# Instructions to follow
The result should be every line in the data below that carries the string "recent".

# Material for this exercise
◆ ◆ ◆ ◆
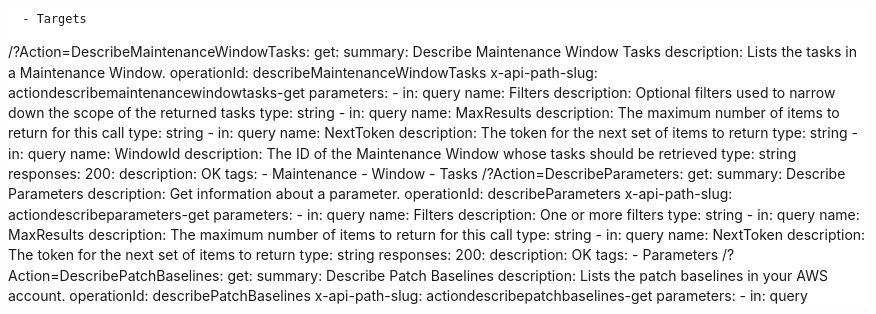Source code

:       - Targets
  /?Action=DescribeMaintenanceWindowTasks:
    get:
      summary: Describe Maintenance Window Tasks
      description: Lists the tasks in a Maintenance Window.
      operationId: describeMaintenanceWindowTasks
      x-api-path-slug: actiondescribemaintenancewindowtasks-get
      parameters:
      - in: query
        name: Filters
        description: Optional filters used to narrow down the scope of the returned
          tasks
        type: string
      - in: query
        name: MaxResults
        description: The maximum number of items to return for this call
        type: string
      - in: query
        name: NextToken
        description: The token for the next set of items to return
        type: string
      - in: query
        name: WindowId
        description: The ID of the Maintenance Window whose tasks should be retrieved
        type: string
      responses:
        200:
          description: OK
      tags:
      - Maintenance
      - Window
      - Tasks
  /?Action=DescribeParameters:
    get:
      summary: Describe Parameters
      description: Get information about a parameter.
      operationId: describeParameters
      x-api-path-slug: actiondescribeparameters-get
      parameters:
      - in: query
        name: Filters
        description: One or more filters
        type: string
      - in: query
        name: MaxResults
        description: The maximum number of items to return for this call
        type: string
      - in: query
        name: NextToken
        description: The token for the next set of items to return
        type: string
      responses:
        200:
          description: OK
      tags:
      - Parameters
  /?Action=DescribePatchBaselines:
    get:
      summary: Describe Patch Baselines
      description: Lists the patch baselines in your AWS account.
      operationId: describePatchBaselines
      x-api-path-slug: actiondescribepatchbaselines-get
      parameters:
      - in: query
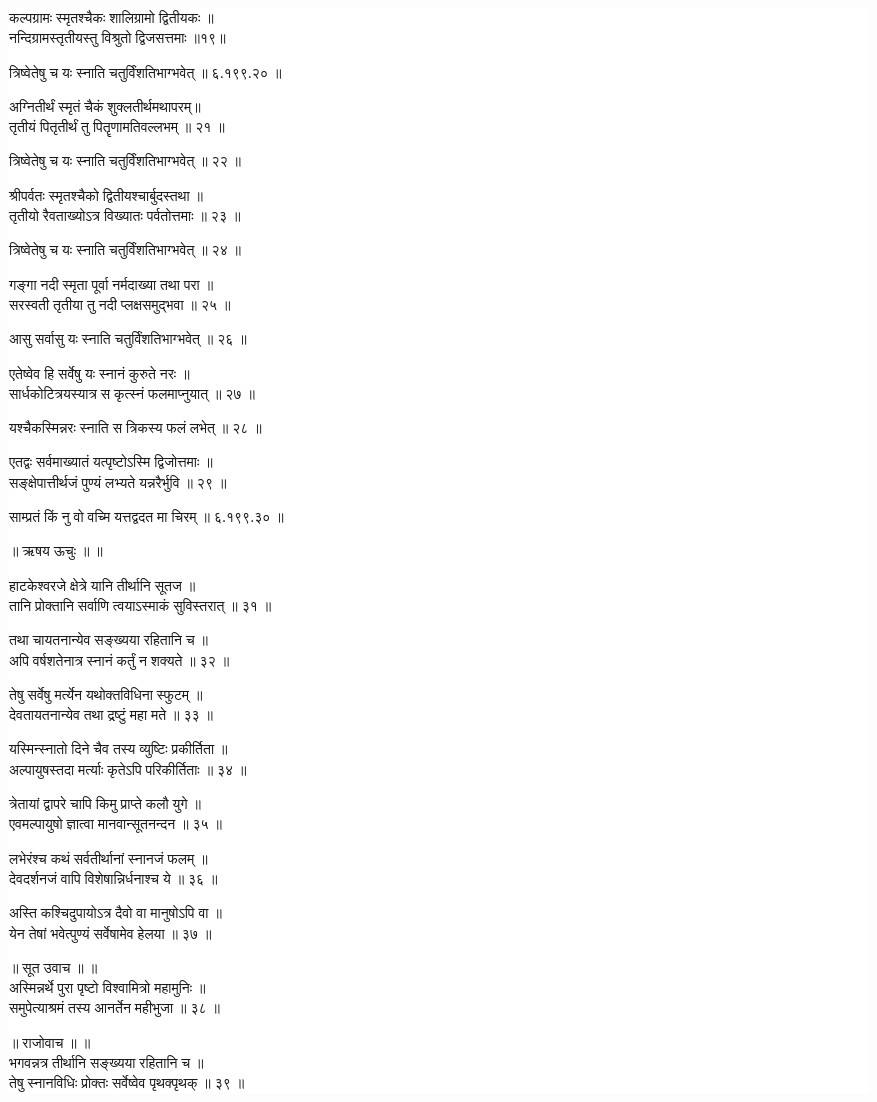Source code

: कल्पग्रामः स्मृतश्चैकः शालिग्रामो द्वितीयकः ॥  
नन्दिग्रामस्तृतीयस्तु विश्रुतो द्विजसत्तमाः ॥१९॥  
    
त्रिष्वेतेषु च यः स्नाति चतुर्विंशतिभाग्भवेत् ॥ ६.१९९.२० ॥  
    
अग्नितीर्थं स्मृतं चैकं शुक्लतीर्थमथापरम्॥  
तृतीयं पितृतीर्थं तु पितॄणामतिवल्लभम् ॥ २१ ॥  
    
त्रिष्वेतेषु च यः स्नाति चतुर्विंशतिभाग्भवेत् ॥ २२ ॥  
    
श्रीपर्वतः स्मृतश्चैको द्वितीयश्चार्बुदस्तथा ॥  
तृतीयो रैवताख्योऽत्र विख्यातः पर्वतोत्तमाः ॥ २३ ॥  
    
त्रिष्वेतेषु च यः स्नाति चतुर्विंशतिभाग्भवेत् ॥ २४ ॥  
    
गङ्गा नदी स्मृता पूर्वा नर्मदाख्या तथा परा ॥  
सरस्वती तृतीया तु नदी प्लक्षसमुद्भवा ॥ २५ ॥  
    
आसु सर्वासु यः स्नाति चतुर्विंशतिभाग्भवेत् ॥ २६ ॥  
    
एतेष्वेव हि सर्वेषु यः स्नानं कुरुते नरः ॥  
सार्धकोटित्रयस्यात्र स कृत्स्नं फलमाप्नुयात् ॥ २७ ॥  
    
यश्चैकस्मिन्नरः स्नाति स त्रिकस्य फलं लभेत् ॥ २८ ॥  
    
एतद्वः सर्वमाख्यातं यत्पृष्टोऽस्मि द्विजोत्तमाः ॥  
सङ्क्षेपात्तीर्थजं पुण्यं लभ्यते यन्नरैर्भुवि ॥ २९ ॥  
    
साम्प्रतं किं नु वो वच्मि यत्तद्वदत मा चिरम् ॥ ६.१९९.३० ॥  
    
॥ ऋषय ऊचुः ॥ ॥  
    
हाटकेश्वरजे क्षेत्रे यानि तीर्थानि सूतज ॥  
तानि प्रोक्तानि सर्वाणि त्वयाऽस्माकं सुविस्तरात् ॥ ३१ ॥  
    
तथा चायतनान्येव सङ्ख्यया रहितानि च ॥  
अपि वर्षशतेनात्र स्नानं कर्तुं न शक्यते ॥ ३२ ॥  
    
तेषु सर्वेषु मर्त्येन यथोक्तविधिना स्फुटम् ॥  
देवतायतनान्येव तथा द्रष्टुं महा मते ॥ ३३ ॥  
    
यस्मिन्स्नातो दिने चैव तस्य व्युष्टिः प्रकीर्तिता ॥  
अल्पायुषस्तदा मर्त्याः कृतेऽपि परिकीर्तिताः ॥ ३४ ॥  
    
त्रेतायां द्वापरे चापि किमु प्राप्ते कलौ युगे ॥  
एवमल्पायुषो ज्ञात्वा मानवान्सूतनन्दन ॥ ३५ ॥  
    
लभेरंश्च कथं सर्वतीर्थानां स्नानजं फलम् ॥  
देवदर्शनजं वापि विशेषान्निर्धनाश्च ये ॥ ३६ ॥  
    
अस्ति कश्चिदुपायोऽत्र दैवो वा मानुषोऽपि वा ॥  
येन तेषां भवेत्पुण्यं सर्वेषामेव हेलया ॥ ३७ ॥  
    
॥ सूत उवाच ॥ ॥  
अस्मिन्नर्थे पुरा पृष्टो विश्वामित्रो महामुनिः ॥  
समुपेत्याश्रमं तस्य आनर्तेन महीभुजा ॥ ३८ ॥  
    
॥ राजोवाच ॥ ॥  
भगवन्नत्र तीर्थानि सङ्ख्यया रहितानि च ॥  
तेषु स्नानविधिः प्रोक्तः सर्वेष्वेव पृथक्पृथक् ॥ ३९ ॥  
    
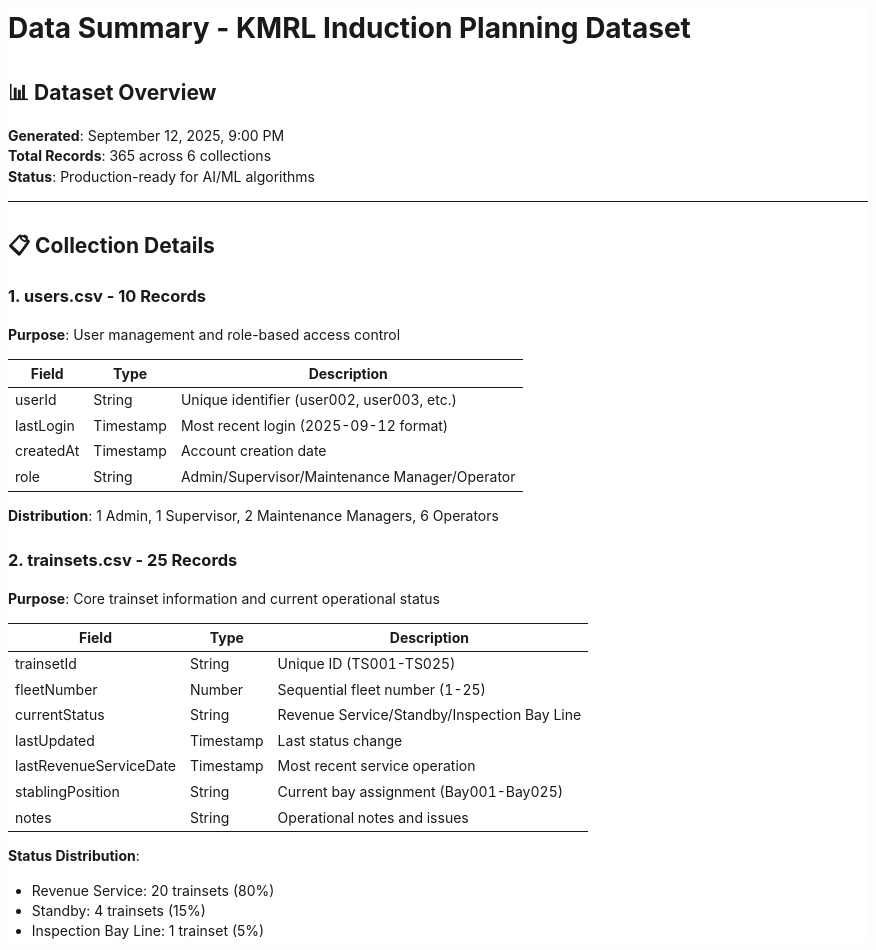 # Data Summary - KMRL Induction Planning Dataset

## 📊 Dataset Overview

**Generated**: September 12, 2025, 9:00 PM  
**Total Records**: 365 across 6 collections  
**Status**: Production-ready for AI/ML algorithms

---

## 📋 Collection Details

### 1. **users.csv** - 10 Records

**Purpose**: User management and role-based access control

| Field     | Type      | Description                                   |
| --------- | --------- | --------------------------------------------- |
| userId    | String    | Unique identifier (user002, user003, etc.)    |
| lastLogin | Timestamp | Most recent login (2025-09-12 format)         |
| createdAt | Timestamp | Account creation date                         |
| role      | String    | Admin/Supervisor/Maintenance Manager/Operator |

**Distribution**: 1 Admin, 1 Supervisor, 2 Maintenance Managers, 6 Operators

### 2. **trainsets.csv** - 25 Records

**Purpose**: Core trainset information and current operational status

| Field                  | Type      | Description                                 |
| ---------------------- | --------- | ------------------------------------------- |
| trainsetId             | String    | Unique ID (TS001-TS025)                     |
| fleetNumber            | Number    | Sequential fleet number (1-25)              |
| currentStatus          | String    | Revenue Service/Standby/Inspection Bay Line |
| lastUpdated            | Timestamp | Last status change                          |
| lastRevenueServiceDate | Timestamp | Most recent service operation               |
| stablingPosition       | String    | Current bay assignment (Bay001-Bay025)      |
| notes                  | String    | Operational notes and issues                |

**Status Distribution**:

- Revenue Service: 20 trainsets (80%)
- Standby: 4 trainsets (15%)
- Inspection Bay Line: 1 trainset (5%)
◆ ◆ ◆ ◆
# Answer for the task
| lastLogin | Timestamp | Most recent login (2025-09-12 format)         |
| lastRevenueServiceDate | Timestamp | Most recent service operation               |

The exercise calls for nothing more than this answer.